IRS Backs Down from Expanded Requirement to Disclose Partnership Tax Capital on 2019 Returns
Preparation of 2019 tax returns will be a little easier for partnerships than was initially feared. The IRS recently announced that several information reporting requirements will be delayed for this tax year, which will be a welcome relief for filers.
In Notice 2019-66, the IRS noted that the expanded requirement to report partners’ shares of partnership capital on the tax basis method for all partners will not apply to 2019 returns. Notice 2019-66 delayed the requirement for one year. Partnerships are not wholly exempt from reporting partners’ shares of partnership capital in 2019; the requirement to report partners’ shares of partnership capital on the tax basis method is still in effect for those partners with negative tax basis capital balances.
The IRS is also delaying certain other information reporting requirements that it previously announced for 2019 filings of Form 1065. Taxpayers should note that for now, the draft instructions for both the 2019 Schedule K-1 and the Form 1065 have not been updated for all of the changes made in Notice 2019-66, but here is a summary of what those updates will be.
Tax Basis Capital Disclosure Requirement
The requirement to report partners’ shares of partnership capital on the tax basis method for all partners will be effective for partnership taxable years that begin on or after Jan. 1, 2020.
What the Delay Means for Reporting
For 2019, partnerships should report partner capital accounts consistent with the reporting requirements for the 2018 Forms 1065 and Schedule K-1. This means that partnerships may continue to report partner capital accounts using any method available in 2018 (e.g., tax basis, Section 704(b), GAAP, or any other method) for 2019. This also means that, if a partner’s tax basis capital was negative at the beginning or end of the partnership’s 2019 taxable year, the partnership is required to report such partner’s beginning and ending tax basis capital.
Definition of Tax Basis Capital
The definition of tax basis capital for 2019 reporting purposes remains the same as the 2018 definition, with one potential discrepancy.
The IRS frequently asked questions provide that a Section 743(b) basis adjustment is to be treated as part of a partner’s tax basis capital account (with special rules involving a “step into the shoes” approach for situations involving ownership transfers among partners). However, the current draft current draft Form 1065 instructions continues to provide that “Section 743(b) adjustments don’t affect the transferee’s tax basis capital account.” Perhaps in recognition of these contradictory instructions, the IRS provided in Notice 2019-66 that, “for clarity, the definition of tax basis capital includes (A)(v) and (B)(vii) of FAQ 2,” which provides that such adjustments generally are part of tax basis capital.

(Extracted material):
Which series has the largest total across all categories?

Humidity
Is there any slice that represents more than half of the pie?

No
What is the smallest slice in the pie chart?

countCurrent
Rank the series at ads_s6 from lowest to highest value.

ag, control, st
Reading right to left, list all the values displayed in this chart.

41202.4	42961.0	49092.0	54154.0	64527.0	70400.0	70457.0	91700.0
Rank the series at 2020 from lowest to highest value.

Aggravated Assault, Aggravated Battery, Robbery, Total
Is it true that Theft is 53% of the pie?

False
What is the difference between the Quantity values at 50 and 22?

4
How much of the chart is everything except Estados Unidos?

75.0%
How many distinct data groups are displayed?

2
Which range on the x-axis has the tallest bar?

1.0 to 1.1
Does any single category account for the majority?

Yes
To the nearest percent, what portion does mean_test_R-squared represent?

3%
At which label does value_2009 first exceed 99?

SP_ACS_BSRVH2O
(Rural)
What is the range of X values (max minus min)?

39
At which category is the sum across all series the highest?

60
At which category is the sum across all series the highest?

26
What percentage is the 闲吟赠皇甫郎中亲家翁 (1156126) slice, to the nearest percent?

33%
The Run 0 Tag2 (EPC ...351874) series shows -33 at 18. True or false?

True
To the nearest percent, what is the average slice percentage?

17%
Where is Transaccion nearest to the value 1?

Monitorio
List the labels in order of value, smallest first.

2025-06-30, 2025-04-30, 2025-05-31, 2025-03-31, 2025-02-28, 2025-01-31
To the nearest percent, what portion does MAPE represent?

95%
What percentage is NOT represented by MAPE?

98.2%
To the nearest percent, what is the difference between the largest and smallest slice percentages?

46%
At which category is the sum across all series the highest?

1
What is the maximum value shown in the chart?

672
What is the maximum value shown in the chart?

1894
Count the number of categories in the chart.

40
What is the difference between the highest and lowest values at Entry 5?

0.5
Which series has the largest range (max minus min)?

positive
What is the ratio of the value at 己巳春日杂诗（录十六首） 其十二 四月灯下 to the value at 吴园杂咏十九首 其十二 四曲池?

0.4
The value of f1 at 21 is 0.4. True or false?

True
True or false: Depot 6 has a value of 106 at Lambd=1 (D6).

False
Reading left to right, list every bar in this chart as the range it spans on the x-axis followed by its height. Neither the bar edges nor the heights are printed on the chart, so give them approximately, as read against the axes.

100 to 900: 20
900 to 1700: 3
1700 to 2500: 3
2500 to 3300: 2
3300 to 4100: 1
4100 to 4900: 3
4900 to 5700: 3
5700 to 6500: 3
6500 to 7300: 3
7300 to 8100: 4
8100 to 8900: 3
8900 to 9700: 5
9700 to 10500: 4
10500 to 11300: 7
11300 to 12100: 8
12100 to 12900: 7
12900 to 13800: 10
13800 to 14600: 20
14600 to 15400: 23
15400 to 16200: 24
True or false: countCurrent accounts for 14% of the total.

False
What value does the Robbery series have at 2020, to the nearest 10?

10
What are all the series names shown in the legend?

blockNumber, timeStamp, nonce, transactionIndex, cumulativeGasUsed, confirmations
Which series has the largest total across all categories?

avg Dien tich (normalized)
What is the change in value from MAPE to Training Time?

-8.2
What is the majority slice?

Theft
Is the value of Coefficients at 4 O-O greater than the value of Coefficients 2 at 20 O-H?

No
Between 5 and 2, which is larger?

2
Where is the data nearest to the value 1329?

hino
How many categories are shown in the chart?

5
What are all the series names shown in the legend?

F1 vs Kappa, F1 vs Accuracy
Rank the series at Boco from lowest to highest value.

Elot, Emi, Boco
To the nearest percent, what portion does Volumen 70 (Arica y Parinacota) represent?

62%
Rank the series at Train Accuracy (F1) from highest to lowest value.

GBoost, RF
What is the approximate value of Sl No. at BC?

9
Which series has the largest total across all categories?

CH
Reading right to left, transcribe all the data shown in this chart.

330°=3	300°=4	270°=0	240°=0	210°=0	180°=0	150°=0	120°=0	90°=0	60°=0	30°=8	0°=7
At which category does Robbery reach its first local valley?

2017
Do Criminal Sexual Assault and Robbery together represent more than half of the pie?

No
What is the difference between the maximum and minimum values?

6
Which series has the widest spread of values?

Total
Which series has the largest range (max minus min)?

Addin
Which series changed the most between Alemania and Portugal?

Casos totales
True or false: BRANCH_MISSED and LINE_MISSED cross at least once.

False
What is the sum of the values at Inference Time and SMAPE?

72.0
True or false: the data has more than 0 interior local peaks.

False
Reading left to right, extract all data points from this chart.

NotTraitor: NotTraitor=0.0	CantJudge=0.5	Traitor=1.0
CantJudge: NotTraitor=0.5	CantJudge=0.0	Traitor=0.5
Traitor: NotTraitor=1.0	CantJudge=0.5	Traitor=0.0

(Task details): Copy word for word the part of the article above about the IRS partnership capital reporting delay, from "IRS Backs Down" up to and including "relief for filers.".

(The answer):
IRS Backs Down from Expanded Requirement to Disclose Partnership Tax Capital on 2019 Returns
Preparation of 2019 tax returns will be a little easier for partnerships than was initially feared. The IRS recently announced that several information reporting requirements will be delayed for this tax year, which will be a welcome relief for filers.